Dongbei Suancai & Glass Noodle Stew
东北酸菜粉丝炖
English: Dongbei Suancai & Glass Noodle Stew
Chinese: 东北酸菜粉丝炖
Pinyin: dongbei suancai fensi dun
Literal: Dongbei sauerkraut/suancai glass noodle stew
It’s usually around this time of year, late November, when I, like most people, start craving something comforting in the kitchen. In China, the best place to look is the Northeast, where hearty stews, braised vegetables, and big breads dominate the winter table.
Dongbei is a tough region in the cold months. No fresh vegetables grow in the frozen soil from November to April. Like other cold-weather climates, the only way to survive was through fermentations and pickles - preserving vegetables right through the winter months. In Dongbei, families would prepare huge vats of suancai - northeastern sauerkraut - made from the abundance of Chinese cabbage.
Stewing (dun | 炖) is the go-to cooking technique of this region, and so it was only natural to pair suancai with a stew. The result is one of the most famous stews of Dongbei: Suancai and Glass Noodle Stew. It might sound bland, but it’s quite the opposite. The aromatics are cooked in lard, the braise is from a pork broth and slithers of pork belly are always added. If anything, this stew would be too rich without the sour cabbage to cut through.
Of the many many Dongbei stews that exist, this might be my favourite. Whereas their pork rib or chicken and wild mushroom stews are amazing, this is the most unique. It is somehow hearty and fresh at the same time, and with the crunchy texture of the shredded cabbage alongside the slippery glass noodles, the occasional square of pork belly all floating in a rich soy-sauce broth, this is exactly what I want when the icy winds have frozen me to the bone.
If you’re looking to make this an easy one-pot dinner, add a few blood sausages or chunks of tofu, just like the locals.
Serves 3-4
Ingredients
1.5 tbsp lard or oil
150g pork belly - thinly sliced
4 cloves of garlic - finely chopped
2 spring onion - finely chopped
1 thumb ginger - peeled and finely chopped
500g Chinese suancai (sauerkraut) - shredded
½ teaspoon 13 spice
2 teaspoon Shaoxing wine
1 tablespoon of light soy sauce
½ tablespoon dark soy sauce
80g dried glass noodles (粉丝)
1.2 litres (5 cups) of pork stock
Method
Note: Glass noodles absorb a lot of liquid, so if your noodles are particularly thirsty, you might need to add 200ml or so more broth. In addition, if you’re not serving the stew straight away, leave the noodles out until 20 minutes before.
Soak the glass noodles in a bowl of boiling water for 20 minutes.
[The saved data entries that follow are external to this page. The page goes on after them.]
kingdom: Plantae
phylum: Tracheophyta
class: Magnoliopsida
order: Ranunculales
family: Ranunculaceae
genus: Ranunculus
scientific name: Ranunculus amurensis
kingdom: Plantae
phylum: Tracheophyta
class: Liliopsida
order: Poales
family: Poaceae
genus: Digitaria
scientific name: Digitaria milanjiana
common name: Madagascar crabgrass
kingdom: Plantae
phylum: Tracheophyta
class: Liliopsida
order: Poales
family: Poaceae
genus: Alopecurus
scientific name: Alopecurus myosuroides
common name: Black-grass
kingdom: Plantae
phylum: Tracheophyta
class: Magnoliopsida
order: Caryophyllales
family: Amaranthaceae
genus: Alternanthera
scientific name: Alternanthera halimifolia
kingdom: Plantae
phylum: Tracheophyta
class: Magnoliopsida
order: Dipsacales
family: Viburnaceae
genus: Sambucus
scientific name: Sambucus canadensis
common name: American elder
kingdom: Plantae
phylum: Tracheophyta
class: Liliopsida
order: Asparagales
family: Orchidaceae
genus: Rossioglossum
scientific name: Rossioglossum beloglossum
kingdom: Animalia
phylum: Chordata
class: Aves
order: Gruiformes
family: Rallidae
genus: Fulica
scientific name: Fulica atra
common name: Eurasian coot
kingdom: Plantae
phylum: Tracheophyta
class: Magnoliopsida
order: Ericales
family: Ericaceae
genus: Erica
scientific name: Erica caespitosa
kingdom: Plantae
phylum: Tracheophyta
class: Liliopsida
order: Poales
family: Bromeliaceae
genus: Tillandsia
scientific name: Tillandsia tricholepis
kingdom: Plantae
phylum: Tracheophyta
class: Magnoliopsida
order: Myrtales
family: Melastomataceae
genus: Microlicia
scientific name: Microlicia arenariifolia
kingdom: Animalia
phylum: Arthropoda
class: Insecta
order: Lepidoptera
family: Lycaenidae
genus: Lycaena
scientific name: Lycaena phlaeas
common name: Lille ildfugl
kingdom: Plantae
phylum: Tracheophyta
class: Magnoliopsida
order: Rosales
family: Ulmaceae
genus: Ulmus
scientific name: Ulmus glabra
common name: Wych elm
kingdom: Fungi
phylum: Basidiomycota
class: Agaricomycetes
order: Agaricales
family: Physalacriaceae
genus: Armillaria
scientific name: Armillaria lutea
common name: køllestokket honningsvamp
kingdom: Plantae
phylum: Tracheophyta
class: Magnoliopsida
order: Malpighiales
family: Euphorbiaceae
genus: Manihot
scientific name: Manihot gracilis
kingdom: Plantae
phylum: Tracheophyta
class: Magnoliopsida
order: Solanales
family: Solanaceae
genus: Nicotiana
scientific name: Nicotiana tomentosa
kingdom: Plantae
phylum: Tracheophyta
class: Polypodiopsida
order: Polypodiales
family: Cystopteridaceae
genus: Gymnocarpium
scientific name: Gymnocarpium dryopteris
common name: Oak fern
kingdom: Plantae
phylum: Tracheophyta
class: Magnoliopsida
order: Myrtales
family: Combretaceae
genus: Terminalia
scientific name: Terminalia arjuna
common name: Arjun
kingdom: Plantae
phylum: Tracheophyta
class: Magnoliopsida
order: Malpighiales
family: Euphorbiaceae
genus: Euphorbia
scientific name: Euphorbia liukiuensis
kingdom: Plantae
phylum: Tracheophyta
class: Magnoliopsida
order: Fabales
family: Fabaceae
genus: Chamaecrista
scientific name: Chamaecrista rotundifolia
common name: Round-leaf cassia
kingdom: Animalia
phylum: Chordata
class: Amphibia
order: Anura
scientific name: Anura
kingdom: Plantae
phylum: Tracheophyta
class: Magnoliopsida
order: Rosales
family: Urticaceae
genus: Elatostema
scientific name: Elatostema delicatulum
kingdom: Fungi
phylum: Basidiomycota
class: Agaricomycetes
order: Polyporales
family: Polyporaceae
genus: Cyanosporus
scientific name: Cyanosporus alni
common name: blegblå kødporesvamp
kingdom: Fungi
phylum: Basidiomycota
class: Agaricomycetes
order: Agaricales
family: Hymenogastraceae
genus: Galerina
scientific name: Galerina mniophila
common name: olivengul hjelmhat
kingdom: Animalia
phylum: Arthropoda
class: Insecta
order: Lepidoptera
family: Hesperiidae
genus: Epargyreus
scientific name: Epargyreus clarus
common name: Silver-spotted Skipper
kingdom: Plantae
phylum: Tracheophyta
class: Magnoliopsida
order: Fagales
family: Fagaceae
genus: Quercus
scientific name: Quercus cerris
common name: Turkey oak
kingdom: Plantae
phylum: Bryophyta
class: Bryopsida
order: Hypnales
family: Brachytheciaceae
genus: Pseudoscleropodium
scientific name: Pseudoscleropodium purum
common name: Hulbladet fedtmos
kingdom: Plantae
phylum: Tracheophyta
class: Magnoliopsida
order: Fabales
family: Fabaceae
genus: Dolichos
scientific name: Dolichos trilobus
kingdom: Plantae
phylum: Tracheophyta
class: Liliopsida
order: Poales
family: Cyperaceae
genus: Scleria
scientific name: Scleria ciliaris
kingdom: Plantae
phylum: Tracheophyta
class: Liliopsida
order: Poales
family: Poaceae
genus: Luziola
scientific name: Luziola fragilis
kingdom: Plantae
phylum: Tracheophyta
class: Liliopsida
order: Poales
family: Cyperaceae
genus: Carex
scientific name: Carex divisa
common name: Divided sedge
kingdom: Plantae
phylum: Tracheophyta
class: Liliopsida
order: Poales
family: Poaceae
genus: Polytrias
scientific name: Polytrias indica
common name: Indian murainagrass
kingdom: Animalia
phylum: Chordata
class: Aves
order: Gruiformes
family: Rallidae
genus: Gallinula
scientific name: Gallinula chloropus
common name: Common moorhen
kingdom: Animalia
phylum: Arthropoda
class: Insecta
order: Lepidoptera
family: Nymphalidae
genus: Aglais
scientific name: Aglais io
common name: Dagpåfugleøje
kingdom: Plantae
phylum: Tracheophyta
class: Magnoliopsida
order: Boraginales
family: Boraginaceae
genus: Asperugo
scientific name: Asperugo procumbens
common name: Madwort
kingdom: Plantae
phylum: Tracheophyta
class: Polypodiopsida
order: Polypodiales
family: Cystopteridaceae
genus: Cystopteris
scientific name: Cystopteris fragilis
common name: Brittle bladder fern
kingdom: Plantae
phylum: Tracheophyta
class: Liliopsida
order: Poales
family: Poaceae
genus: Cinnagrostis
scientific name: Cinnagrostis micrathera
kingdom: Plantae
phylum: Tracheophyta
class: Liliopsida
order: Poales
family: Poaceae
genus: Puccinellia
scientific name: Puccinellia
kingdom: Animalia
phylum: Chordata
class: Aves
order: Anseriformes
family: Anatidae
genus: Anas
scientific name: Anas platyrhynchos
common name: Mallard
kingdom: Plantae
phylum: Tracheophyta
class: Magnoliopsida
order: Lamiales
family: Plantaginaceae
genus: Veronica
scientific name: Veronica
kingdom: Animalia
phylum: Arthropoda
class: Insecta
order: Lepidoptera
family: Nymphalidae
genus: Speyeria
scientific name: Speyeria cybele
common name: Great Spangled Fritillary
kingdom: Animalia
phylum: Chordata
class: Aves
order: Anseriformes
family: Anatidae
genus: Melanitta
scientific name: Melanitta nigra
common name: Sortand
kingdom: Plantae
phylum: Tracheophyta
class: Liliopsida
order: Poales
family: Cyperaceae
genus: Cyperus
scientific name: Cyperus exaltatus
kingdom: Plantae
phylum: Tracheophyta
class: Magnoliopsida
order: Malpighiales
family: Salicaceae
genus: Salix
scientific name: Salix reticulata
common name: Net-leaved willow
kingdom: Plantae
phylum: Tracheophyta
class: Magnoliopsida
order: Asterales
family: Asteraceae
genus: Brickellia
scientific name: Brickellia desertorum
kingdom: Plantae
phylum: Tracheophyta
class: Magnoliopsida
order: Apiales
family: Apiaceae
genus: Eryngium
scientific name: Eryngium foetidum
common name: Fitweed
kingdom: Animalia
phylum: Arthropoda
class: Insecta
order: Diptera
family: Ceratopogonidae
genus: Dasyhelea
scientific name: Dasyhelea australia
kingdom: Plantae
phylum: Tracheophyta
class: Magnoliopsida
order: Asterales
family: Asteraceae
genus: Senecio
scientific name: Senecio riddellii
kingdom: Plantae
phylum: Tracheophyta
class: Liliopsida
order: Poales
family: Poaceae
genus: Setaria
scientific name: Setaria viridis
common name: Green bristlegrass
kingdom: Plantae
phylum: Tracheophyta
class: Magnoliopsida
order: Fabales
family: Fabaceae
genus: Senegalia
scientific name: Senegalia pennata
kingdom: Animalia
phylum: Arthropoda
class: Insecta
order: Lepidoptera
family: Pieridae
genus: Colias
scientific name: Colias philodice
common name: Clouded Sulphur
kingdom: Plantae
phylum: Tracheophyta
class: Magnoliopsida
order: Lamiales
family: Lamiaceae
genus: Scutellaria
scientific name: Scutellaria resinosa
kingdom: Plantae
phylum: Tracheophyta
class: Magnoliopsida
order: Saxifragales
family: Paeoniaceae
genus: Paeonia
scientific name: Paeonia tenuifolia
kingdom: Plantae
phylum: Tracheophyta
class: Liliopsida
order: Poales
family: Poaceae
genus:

Prepare the suancai. If you suancai is very sour or salty, give it a rinse under the tap and then squeeze dry, but don’t wash all the flavour out, you want it to impart some sourness to the stew. Set aside for later.
Heat the lard in a large pot or wok over a medium heat. Add the pork slices and cook until browned and the fat renders. Add half the garlic, half the spring onions (the rest is to finish) and all of the ginger. Fry in the lard until fragrant - around 1 minute.
Add the shredded suancai and stir-fry for 3-5 minutes.
Add the 13 spice and mix with the suancai, and then add the Shaoxing wine and let it bubble for 30 seconds, then add the light soy sauce and dark soy sauce.
Pour in the pork stock, bring to the boil and then turn down to a simmer for 30 minutes.
Drain the water from the noodles and add the noodles to the stew and simmer for another ten minutes. Keep an eye on the stew and add more stock if you think it needs it.
Taste and season with salt and a sprinkle of white pepper (I usually don’t add either). Right before serving, sprinkle in the remaining raw garlic and spring onion, stir and you’re finished.
Put the pot in the middle of the table and let everyone ladle the stew into their bowls.